Notas de ensaio: Orfeu e Eurídice, de Olga Roriz/Companhia Nacional de Bailado

Nem sempre é fácil o diálogo com a composição de Gluck, com a sua sonoridade poética e a sua plasticidade envolvente. Olga Roriz regressa aos amores trágicos onze anos após Pedro e Inês, também para a Companhia Nacional de Bailado, e revela, no ensaio a que assisti, a uma semana da estreia, um movimento que contrasta com a violência que se esconde na própria obra de Gluck. O movimento já não é exacerbado mas continua expansivo, já não é presencial, é evocativo, todo ele feito de detalhes, de discrições, de diálogos e rimas internas entre homens e mulheres que, se guardam o essencial de um olhar que nunca distinguiu os corpos em cânones sexuais, exploram também a responsabilidade de Orfeu e de Eurídice, no que a acção de um pode ser a consequência de outro, sem se determinar a quem cabe a responsabilidade pela injustiça.

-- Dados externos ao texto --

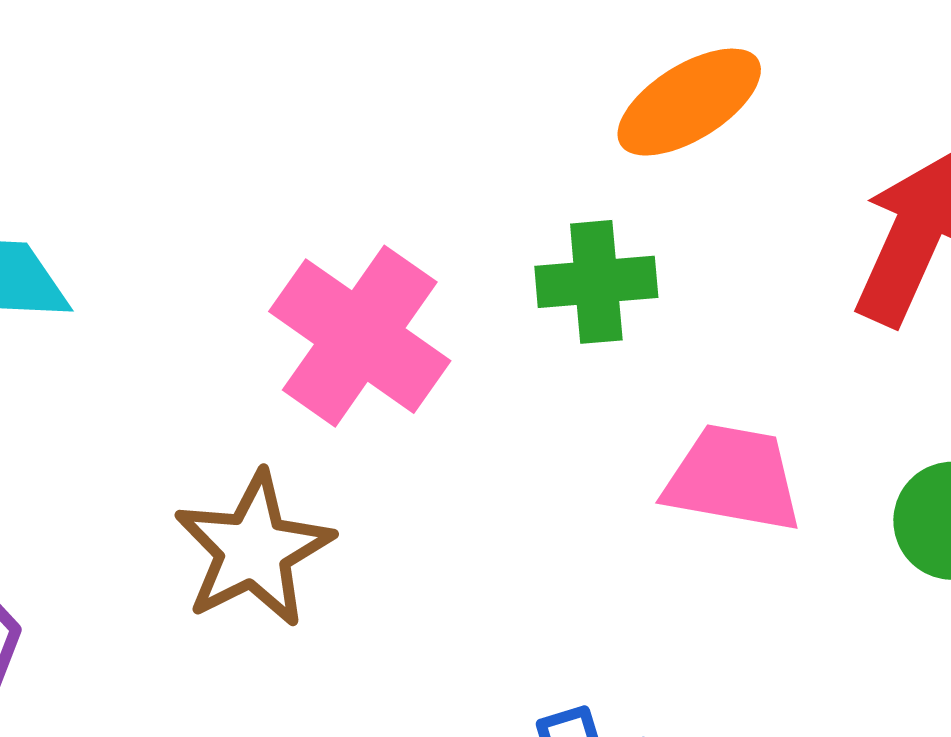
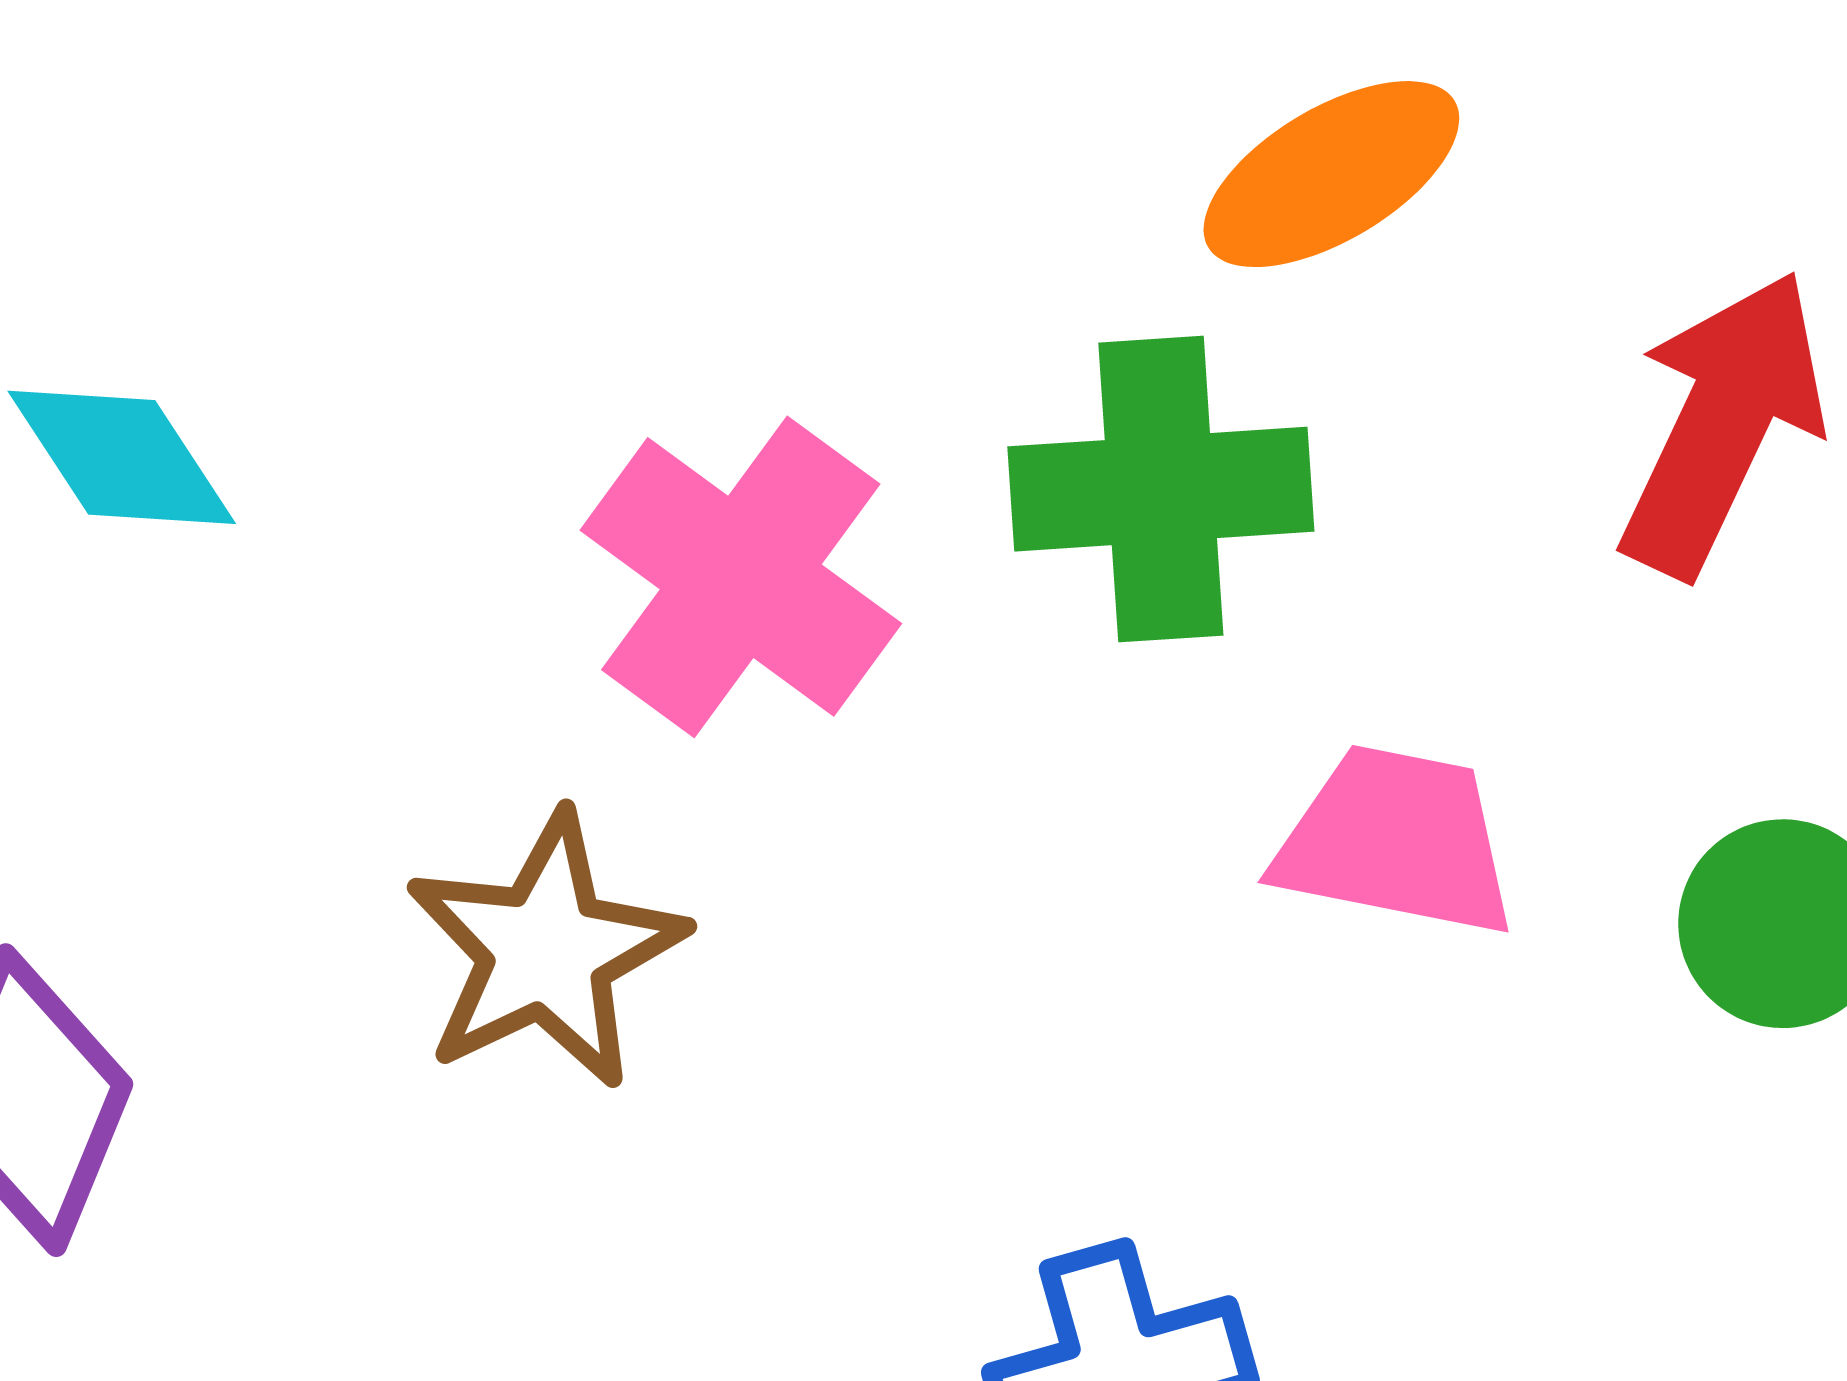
green cross: (596, 282) -> (1161, 489), size x1.4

Os bailarinos abrem o espaço com os seus movimentos, num jogo de territorialização que se revelará conscientemente discreto, agindo no espaço – negro, negrume, negrito, de Nuno Carinhas, pintado pela paleta diversa dos mantos e saias – como se procurassem, na possível descrição de uma sociedade, o que existe de comunhão e de comunidade. Como se Orfeu e Eurídice fossem um só. A certa altura aquela que não pode ser vista é aquela que não vê. E isso revela, afinal, um olhar absolutamente feminino sobre um mito que foi sendo reformulado ao longo dos tempos. È olhar para a cena final e perceber porque é que Orfeu não pode ser perdoado.

 

Estreia dia 27 no Teatro Camões, em Lisboa.